──────── Study text ────────

Summary
This review examines the long-debated link between aluminum (Al) exposure and Alzheimer’s disease (AD), arguing that aluminum is a plausible and significant contributor to the disease’s development. Although often dismissed on the grounds that bioavailable aluminum cannot reach the brain in harmful quantities, is efficiently excreted, or accumulates only after neurons die, research contradicts each of these assumptions. The authors emphasize that the brain—highly compartmentalized and metabolically vulnerable—requires only very small amounts of aluminum to trigger neurotoxicity, levels easily met through everyday dietary exposure. Aluminum has been shown to hijack multiple transport pathways to cross the blood–brain barrier, accumulate selectively in AD-prone neural regions over a lifetime, and persist due to inefficient clearance. Furthermore, more than a century of experimental evidence demonstrates that chronic aluminum exposure can reproduce the key neuropathological features of AD, including amyloid aggregation, tau pathology, oxidative stress, and neuronal degeneration. Together, these findings challenge long-held misconceptions about aluminum bioavailability and support the hypothesis that Al plays a meaningful, potentially causal role in AD. The authors argue that reducing human aluminum exposure is an urgent and practical step that could mitigate a major, avoidable risk factor for Alzheimer’s disease.

──────── Supplied data ────────

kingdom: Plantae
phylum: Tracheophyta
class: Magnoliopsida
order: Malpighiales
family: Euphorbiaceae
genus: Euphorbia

────────

• [Actions to take]
1 – In the summary on aluminum and Alzheimer's disease, which features of the disease can chronic aluminum exposure reproduce?
2 – Pick up the summary on aluminum and Alzheimer's disease after its last sentence and continue writing it.

• [Task answers]
1 – Amyloid aggregation, tau pathology, oxidative stress, and neuronal degeneration.

2 –
PMID: 21157018
DOI: 10.3233/JAD-2010-101494
Abstract
The brain is a highly compartmentalized organ exceptionally susceptible to accumulation of metabolic errors. Alzheimer's disease (AD) is the most prevalent neurodegenerative disease of the elderly and is characterized by regional specificity of neural aberrations associated with higher cognitive functions. Aluminum (Al) is the most abundant neurotoxic metal on earth, widely bioavailable to humans and repeatedly shown to accumulate in AD-susceptible neuronal foci. In spite of this, the role of Al in AD has been heavily disputed based on the following claims: 1) bioavailable Al cannot enter the brain in sufficient amounts to cause damage, 2) excess Al is efficiently excreted from the body, and 3) Al accumulation in neurons is a consequence rather than a cause of neuronal loss. Research, however, reveals that: 1) very small amounts of Al are needed to produce neurotoxicity and this criterion is satisfied through dietary Al intake, 2) Al sequesters different transport mechanisms to actively traverse brain barriers, 3) incremental acquisition of small amounts of Al over a lifetime favors its selective accumulation in brain tissues, and 4) since 1911, experimental evidence has repeatedly demonstrated that chronic Al intoxication reproduces neuropathological hallmarks of AD. Misconceptions about Al bioavailability may have mislead scientists regarding the significance of Al in the pathogenesis of AD. The hypothesis that Al significantly contributes to AD is built upon very solid experimental evidence and should not be dismissed. Immediate steps should be taken to lessen human exposure to Al, which may be the single most aggravating and avoidable factor related to AD.
Tomljenovic L. Aluminum and Alzheimer's disease: after a century of controversy, is there a plausible link? J Alzheimers Dis. 2011;23(4):567-98. doi: 10.3233/JAD-2010-101494. PMID: 21157018.